Technical information
- Licensing authority: FCC
- Facility ID: 83297
- Class: C3
- ERP: 3,700 watts
- HAAT: 209 meters (686 ft)
- Repeaters: 98.5 KABG-HD2 (Los Alamos); 102.9 KJFA-FM3 (Santa Fe);

Links
- Public license information: Public file; LMS;
- Webcast: Listen Live
- Website: fuego1029.com

= KJFA-FM =

KJFA-FM (102.9 MHz) is a radio station licensed to Pecos, New Mexico, branded as Fuego 102-9, and serving the Santa Fe area. It broadcasts a bilingual Hispanic rhythmic format.

==History==

===KENC – Enchantment FM 102.9===
102.9 FM signed on in August 2002 as KENC, "Enchantment FM 102.9", under Meadows Media, programmed by Jim Duncan, which aired an eclectic music format made up of jazz (without much smooth jazz), classical, world music, blues, folk, and bluegrass, as well as Adult Album Alternative.

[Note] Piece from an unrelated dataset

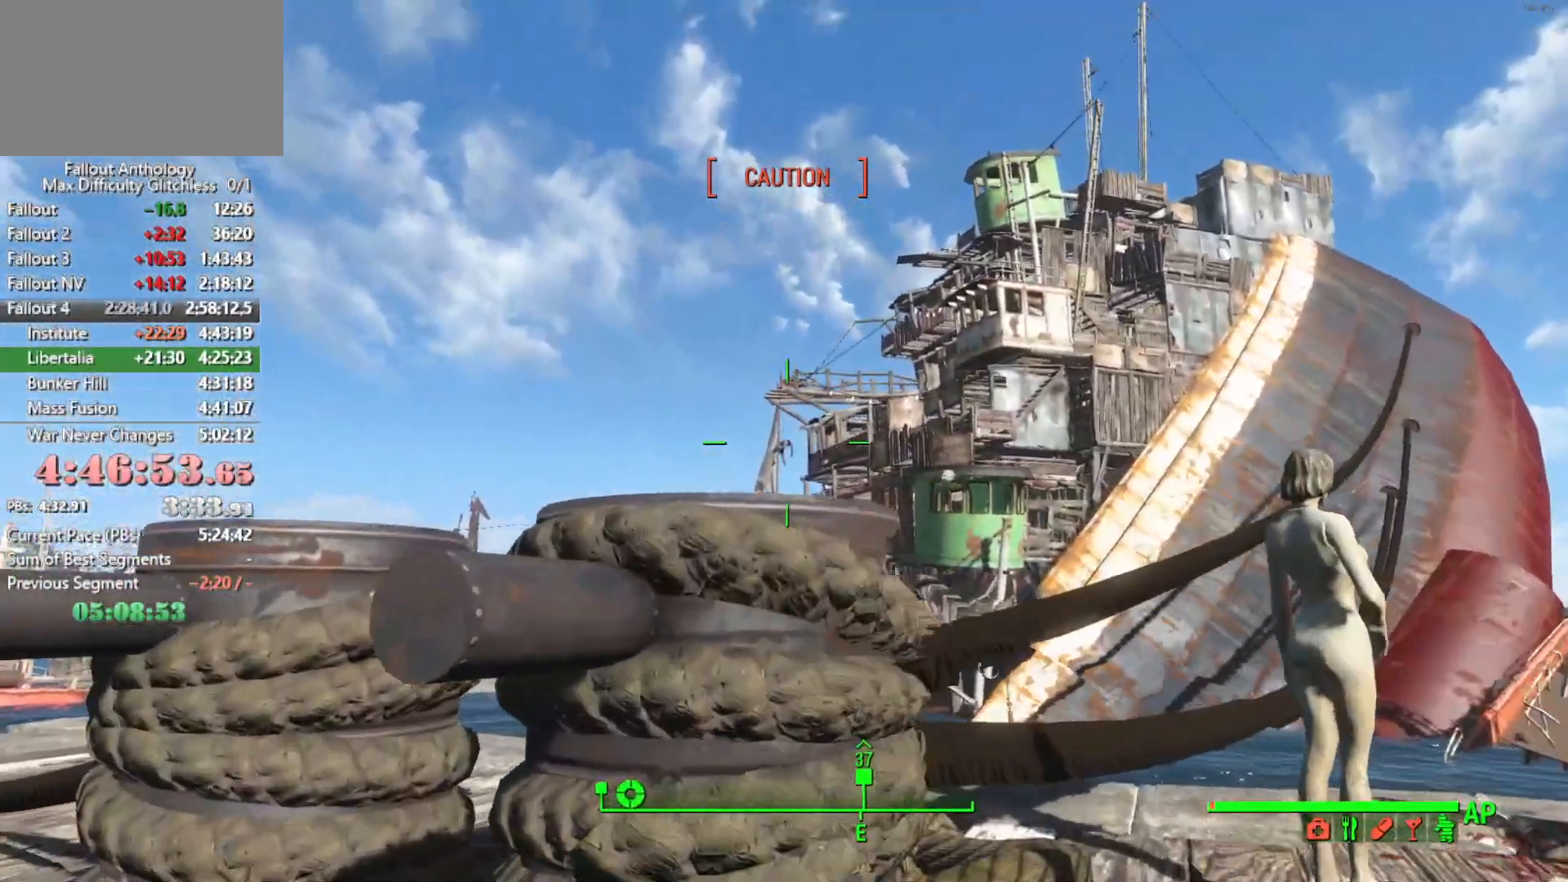
{"keys": ["v"], "mouse": [], "events": [[33, "v", "down"]]}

Jim Duncan's goal was to create a radio station which featured music not heard on most commercial radio stations. The signal was very poor throughout its coverage area; it suffered interference from KRGN in Amarillo, Texas and KAZX in Kirtland, New Mexico. Many adjustments and minor modifications were made to the transmitter site, however the signal never improved satisfactorily. A 2,400 watt booster was added in May 2003 on a cellsite about 1 mile northwest of Santa Fe.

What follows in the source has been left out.